Start of Source passage

The long read – by Carlos Bedson – COP26 Day – 31 October 2021
“I don’t run a car, have never run a car. I could say that this is because I have this extremely tender environmentalist conscience, but the fact is I hate driving.” Sir David Attenborough
This is a long read summarising observations, charts and findings from the science literature. Here are things you probably wonder about, don’t have time to look up, yet really want to know.
It is sobering to think about climate change, affecting super furry white animals like mountain hares
Climate change
COP26 has given us a chance to reflect upon how we are heating up and destroying our planet.
The United Nations presents alarming views:
“A growing global population combined with the unsustainable use of natural resources is having a devastating impact on our planet – propelling climate change, destroying nature and raising pollution levels.”
Source: https://unstats.un.org/sdgs/report/2021/goal-12/
The effect on our climate is apparent to everyone. In Britain we are enjoying warmer summers and milder winters.
The effects of climate change are felt most at the polar regions.
The National Snow and Ice Data Centre, a partner of NASA, reports daily how much the Arctic Sea Ice is melting.
Polar sea ice has an important role in reflecting heat from the sun back in to space, helping keep global temperatures cooler. As the ice melts, climate patterns change, with warmer air temperatures, moving the jet stream and oceanic air currents, causing severe weather events. The ice melt also causes sea levels to rise, which endangers coastal areas.
Undoubtedly climate change is already here. The IPPC forecasts dire prospects for the world.
Its Sixth Assessment report was written by 284 authors from 66 countries and states:
“Unless there are immediate, rapid and large-scale reductions in greenhouse gas emissions, limiting warming to close to 1.5°C or even 2°C will be beyond reach…….Many of the changes observed in the climate are unprecedented in thousands, if not hundreds of thousands of years, and some of the changes already set in motion—such as continued sea level rise—are irreversible over hundreds to thousands of years.”

End of Source passage

◆ Exercise 1
Print the part of the climate change article that runs from "It is sobering" down to "the polar regions.", word for word.

Start of Dataset content

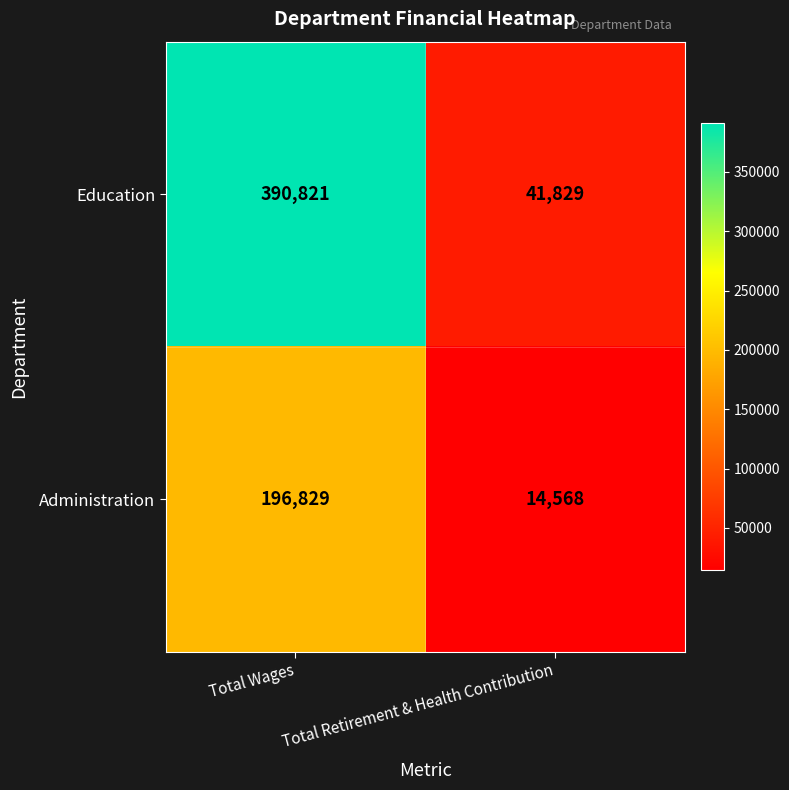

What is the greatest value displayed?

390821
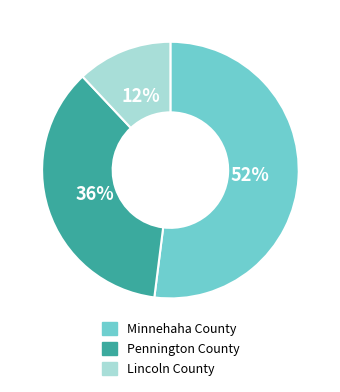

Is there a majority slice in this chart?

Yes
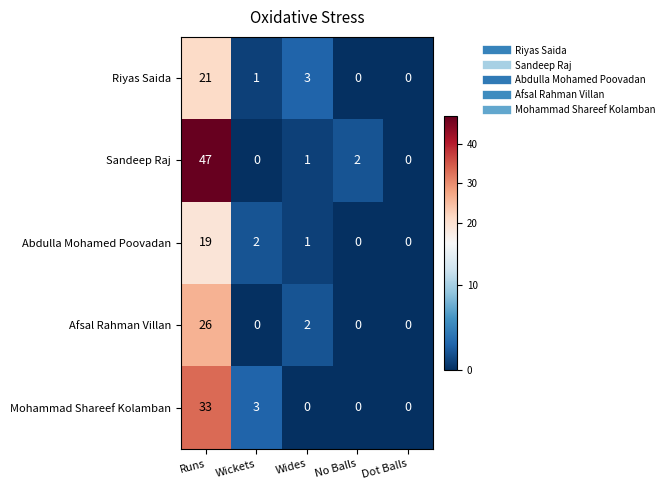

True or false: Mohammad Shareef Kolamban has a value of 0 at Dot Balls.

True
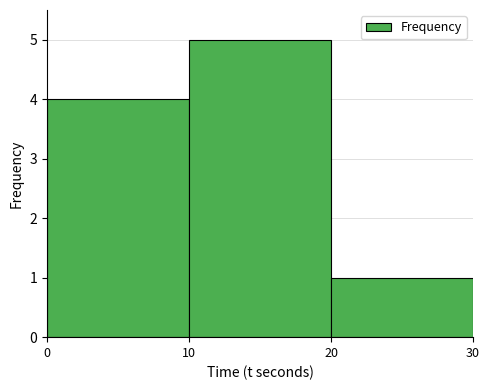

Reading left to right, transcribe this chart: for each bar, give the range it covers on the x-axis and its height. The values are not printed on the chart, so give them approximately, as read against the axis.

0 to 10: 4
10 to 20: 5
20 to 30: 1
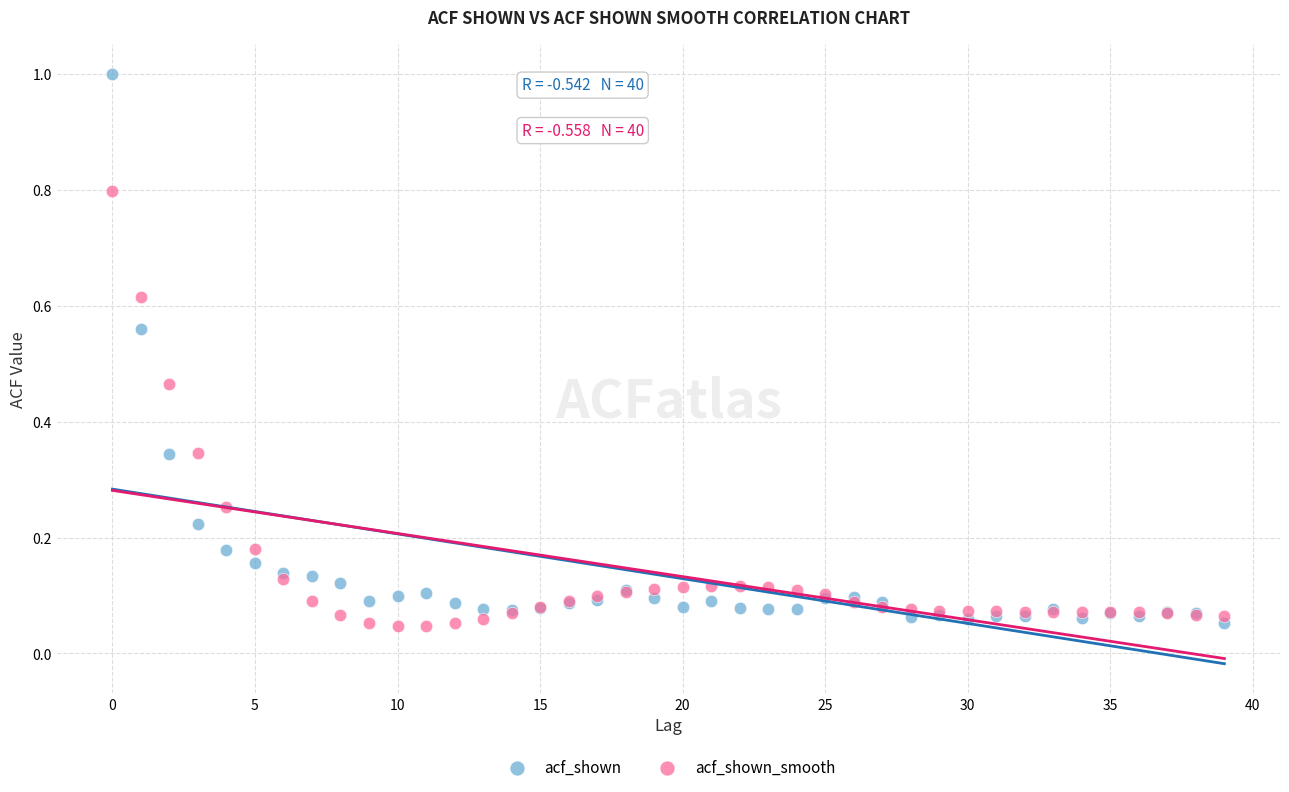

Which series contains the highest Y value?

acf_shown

End of Dataset content

◆ Exercise 2
Render the entries as a Markdown table with the columns Row and Line, covering everything from the line with "True or false: Mohammad" down to the last line of the entries. Skip blank lines, and keep the pictures out of the table.

◆ Task response 1
It is sobering to think about climate change, affecting super furry white animals like mountain hares
Climate change
COP26 has given us a chance to reflect upon how we are heating up and destroying our planet.
The United Nations presents alarming views:
“A growing global population combined with the unsustainable use of natural resources is having a devastating impact on our planet – propelling climate change, destroying nature and raising pollution levels.”
Source: https://unstats.un.org/sdgs/report/2021/goal-12/
The effect on our climate is apparent to everyone. In Britain we are enjoying warmer summers and milder winters.
The effects of climate change are felt most at the polar regions.

◆ Task response 2
| Row | Line |
|---|---|
| 1 | True or false: Mohammad Shareef Kolamban has a value of 0 at Dot Balls. |
| 2 | True |
| 3 | Reading left to right, transcribe this chart: for each bar, give the range it covers on the x-axis and its height. The values are not printed on the chart, so give them approximately, as read against the axis. |
| 4 | 0 to 10: 4 |
| 5 | 10 to 20: 5 |
| 6 | 20 to 30: 1 |
| 7 | Which series contains the highest Y value? |
| 8 | acf_shown |